If you use @Data you say that all fields will be available with getters and setters that will have no other special logic.

Why not consider making those fields public then and not bother with @Data?.

This is how Java language was designed, then everybody started mindlessly putting getters and setters around private fields to pretend they are private while giving everybody access to do whatever they want with them (silly).

Now you are putting @Data to further muddle the problem which basically does not exist.

hash, equals, toString.
Records are strange feature. They are immutable, they can't be abstract, they can't extend, they have implementations of some methods. I don't need anything of that. I just need short syntax to declare property with trivial getter/setter and that's about it. This is strange proposal.
The concept of records already exists in other languages, including JVM languages (like Scala and Kotlin). The fact that they're immutable and final is important. If they weren't, there would be subtle bugs caused by that. Scala actively recommends that case classes not be extended precisely due to this fact. Overriding methods for equality and hash code make it such that these classes can be used as keys in maps or entries in sets.
Records are strange feature. > They are immutable, they can't be abstract, they can't extend, they have implementations of some methods. I don't need anything of that.

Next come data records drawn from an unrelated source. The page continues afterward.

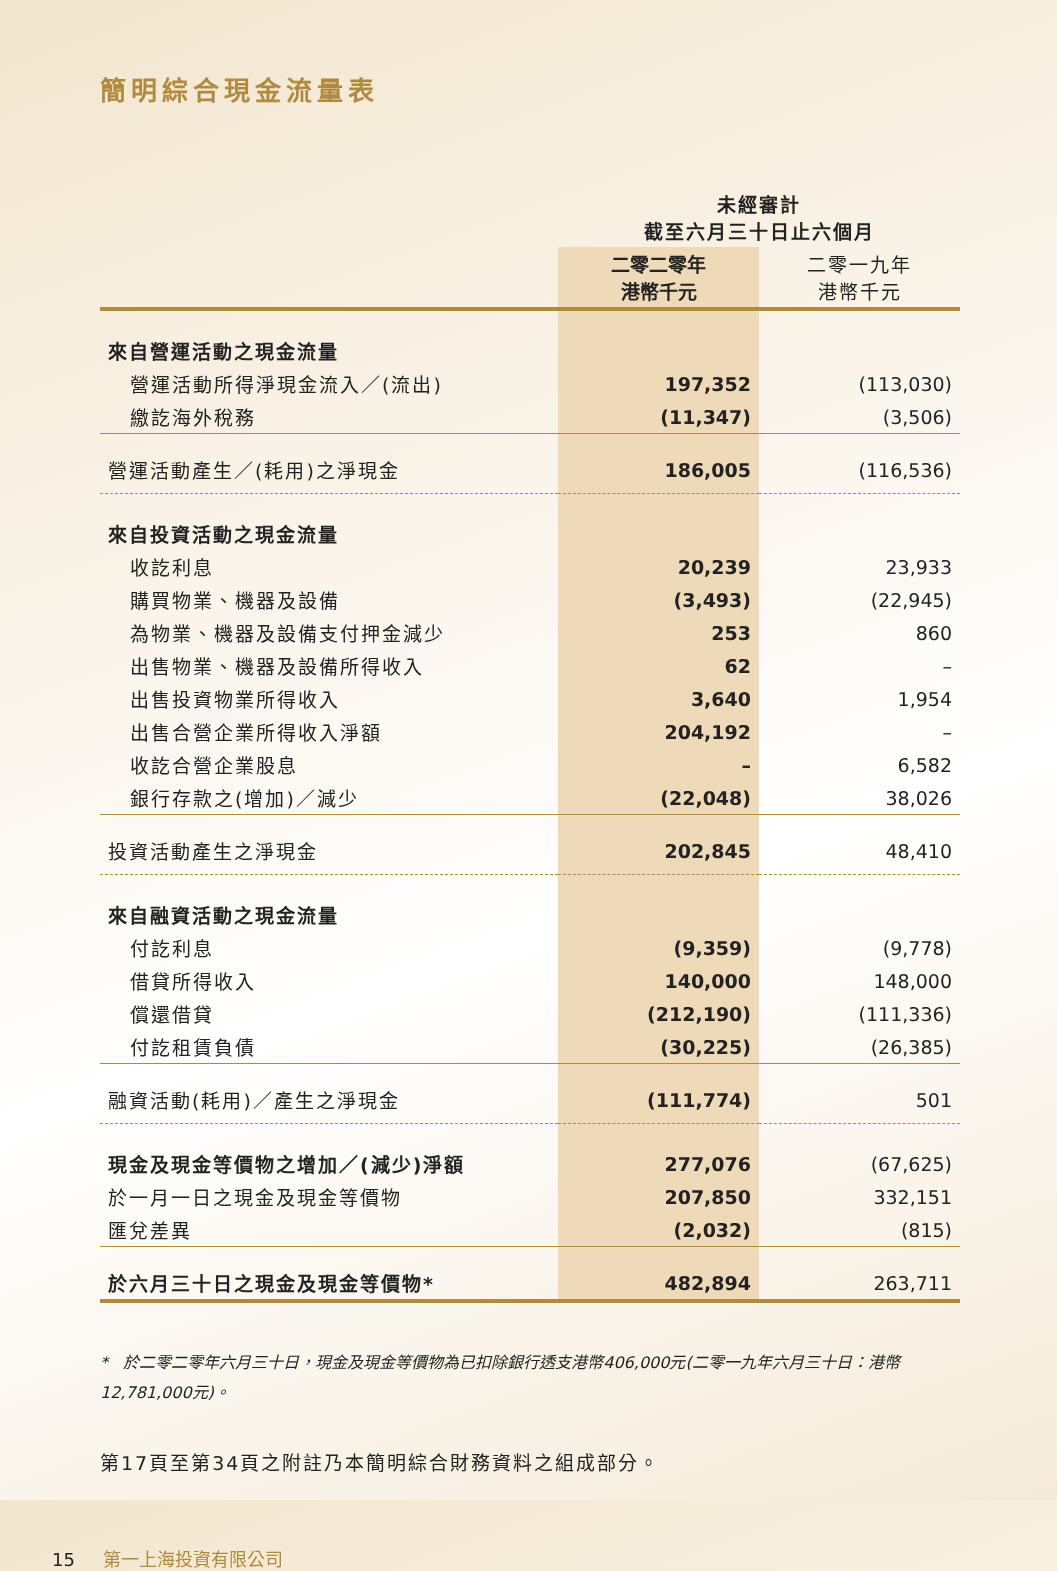簡明綜合現金流量表
| | 未經審計 截至六月三十日止六個月 | |
| | 二零二零年 港幣千元 | 二零一九年 港幣千元 |
| 來自營運活動之現金流量 | | |
| 營運活動所得淨現金流入／(流出) | 197,352 | (113,030) |
| 繳訖海外稅務 | (11,347) | (3,506) |
| 營運活動產生／(耗用)之淨現金 | 186,005 | (116,536) |
| 來自投資活動之現金流量 | | |
| 收訖利息 | 20,239 | 23,933 |
| 購買物業、機器及設備 | (3,493) | (22,945) |
| 為物業、機器及設備支付押金減少 | 253 | 860 |
| 出售物業、機器及設備所得收入 | 62 | – |
| 出售投資物業所得收入 | 3,640 | 1,954 |
| 出售合營企業所得收入淨額 | 204,192 | – |
| 收訖合營企業股息 | – | 6,582 |
| 銀行存款之(增加)／減少 | (22,048) | 38,026 |
| 投資活動產生之淨現金 | 202,845 | 48,410 |
| 來自融資活動之現金流量 | | |
| 付訖利息 | (9,359) | (9,778) |
| 借貸所得收入 | 140,000 | 148,000 |
| 償還借貸 | (212,190) | (111,336) |
| 付訖租賃負債 | (30,225) | (26,385) |
| 融資活動(耗用)／產生之淨現金 | (111,774) | 501 |
| 現金及現金等價物之增加／(減少)淨額 | 277,076 | (67,625) |
| 於一月一日之現金及現金等價物 | 207,850 | 332,151 |
| 匯兌差異 | (2,032) | (815) |
| 於六月三十日之現金及現金等價物* | 482,894 | 263,711 |
* 於二零二零年六月三十日，現金及現金等價物為已扣除銀行透支港幣406,000元(二零一九年六月三十日：港幣12,781,000元)。
第17頁至第34頁之附註乃本簡明綜合財務資料之組成部分。
15 第一上海投資有限公司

Some people find data transfer objects to be very useful, even fundamental to implement a well architects software project.

If you want an object with a few getters and setters, just make a class.

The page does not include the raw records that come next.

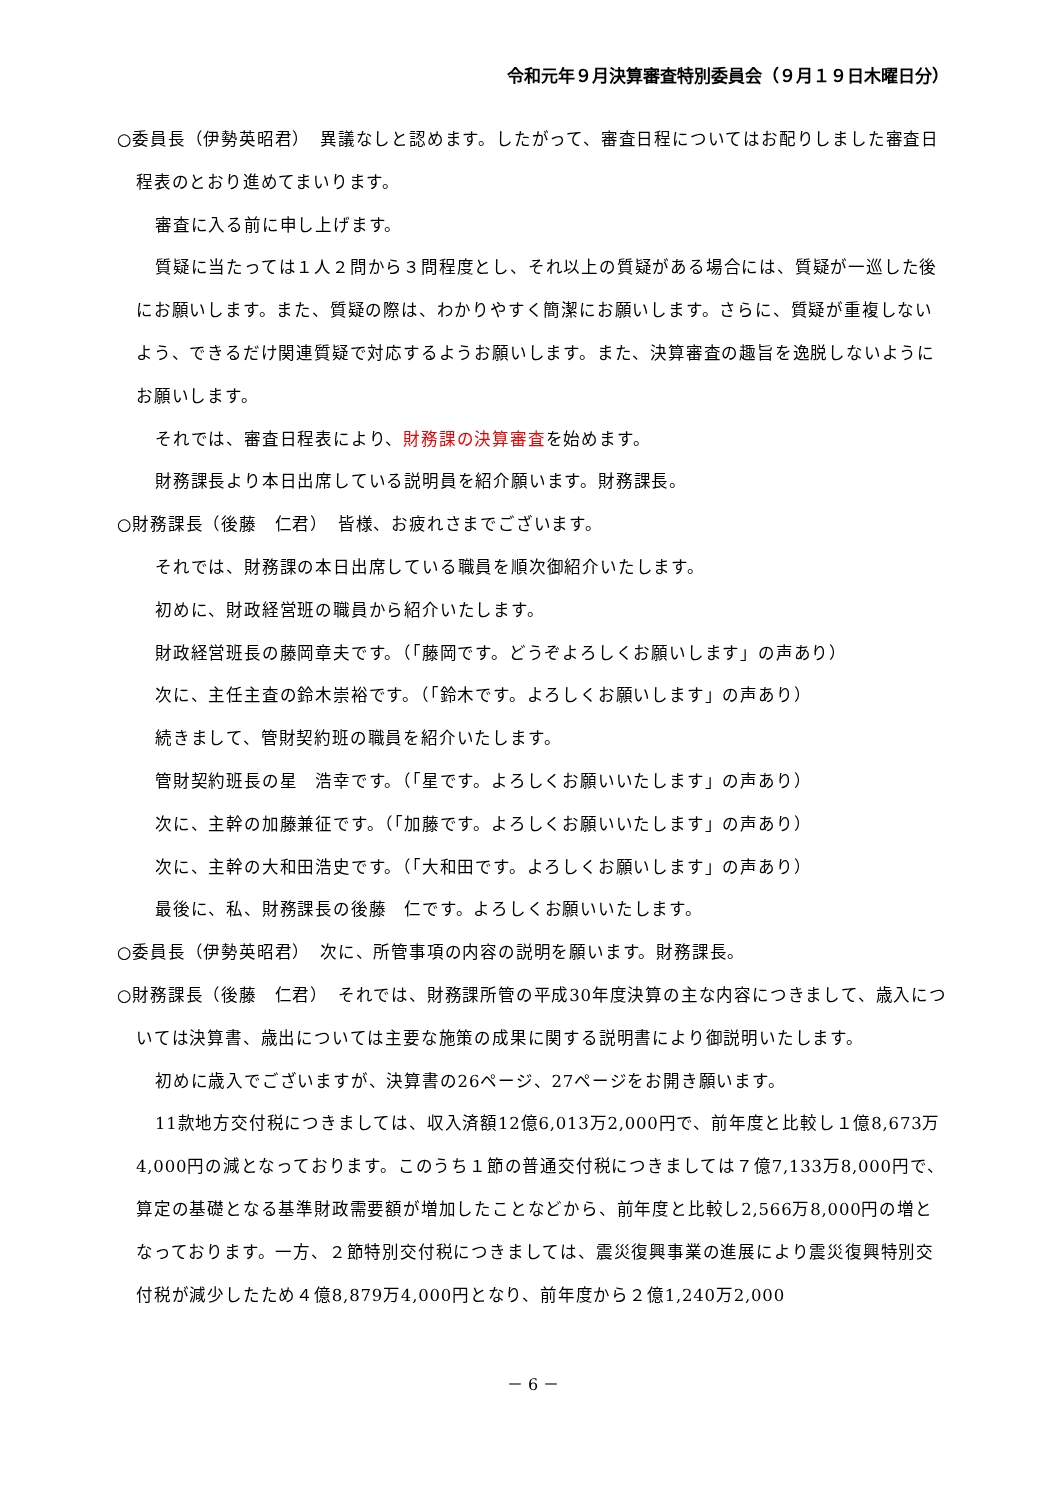令和元年９月決算審査特別委員会（９月１９日木曜日分）
○委員長（伊勢英昭君）　異議なしと認めます。したがって、審査日程についてはお配りしました審査日程表のとおり進めてまいります。
審査に入る前に申し上げます。
質疑に当たっては１人２問から３問程度とし、それ以上の質疑がある場合には、質疑が一巡した後にお願いします。また、質疑の際は、わかりやすく簡潔にお願いします。さらに、質疑が重複しないよう、できるだけ関連質疑で対応するようお願いします。また、決算審査の趣旨を逸脱しないようにお願いします。
それでは、審査日程表により、財務課の決算審査を始めます。
財務課長より本日出席している説明員を紹介願います。財務課長。
○財務課長（後藤　仁君）　皆様、お疲れさまでございます。
それでは、財務課の本日出席している職員を順次御紹介いたします。
初めに、財政経営班の職員から紹介いたします。
財政経営班長の藤岡章夫です。（「藤岡です。どうぞよろしくお願いします」の声あり）
次に、主任主査の鈴木崇裕です。（「鈴木です。よろしくお願いします」の声あり）
続きまして、管財契約班の職員を紹介いたします。
管財契約班長の星　浩幸です。（「星です。よろしくお願いいたします」の声あり）
次に、主幹の加藤兼征です。（「加藤です。よろしくお願いいたします」の声あり）
次に、主幹の大和田浩史です。（「大和田です。よろしくお願いします」の声あり）
最後に、私、財務課長の後藤　仁です。よろしくお願いいたします。
○委員長（伊勢英昭君）　次に、所管事項の内容の説明を願います。財務課長。
○財務課長（後藤　仁君）　それでは、財務課所管の平成30年度決算の主な内容につきまして、歳入については決算書、歳出については主要な施策の成果に関する説明書により御説明いたします。
初めに歳入でございますが、決算書の26ページ、27ページをお開き願います。
11款地方交付税につきましては、収入済額12億6,013万2,000円で、前年度と比較し１億8,673万4,000円の減となっております。このうち１節の普通交付税につきましては７億7,133万8,000円で、算定の基礎となる基準財政需要額が増加したことなどから、前年度と比較し2,566万8,000円の増となっております。一方、２節特別交付税につきましては、震災復興事業の進展により震災復興特別交付税が減少したため４億8,879万4,000円となり、前年度から２億1,240万2,000
－ 6 －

This proposal is to remove the boiler plate of creating immutable objects with value semantics.

never soon enough!
Absolutely agree that Lombok increases Java readability. If I cannot use JVM alternatives like Kotlin or Scala (for whatever reasons), Lombok is a perfect tool to help beeing productive.

IMO saving one line with @Cleanup is not worth it but if the class doesn't implement AutoClosable, I think it makes code more readable too.

If you absolutely, really need @Data, why not consider making your fields public? I mean, if the only access semantic is going to be exactly the same as public field why have getters and setters in the first place? It just seems dumb to me and not how Java language was designed in the first place. For me it is trying to fix problems of one bad pattern with another bad pattern (now you have two problems).

Readability depends on how large work you do and how much experience you have. Readability is not just how much code you have, it is about using consistent patterns to solve your problems. Readability is how fast and how safely you can move around the code to understand how it works at any level of complexity.

I have 17 years of experience working with Java commercially.

I am blind to getters, setters, builders, and bunch of other stuff. It does not bother me, I can recognize patterns immediately and just ignore them.

What bothers me is when I don't trust my IDE to find all uses of something because some jackass decided to add Lombok to the project and now my IDE does see all code exactly as it will be running.

This is much more of a readability fail.

When you make global refactorings on an application that has over a million lines of code it is absolutely crucial you can trust your IDE to find all uses of something.

This is true as the point of getters and setters is encapsulation, if you totally ignore it there is no real reason to have them at all and public access is a language feature to use.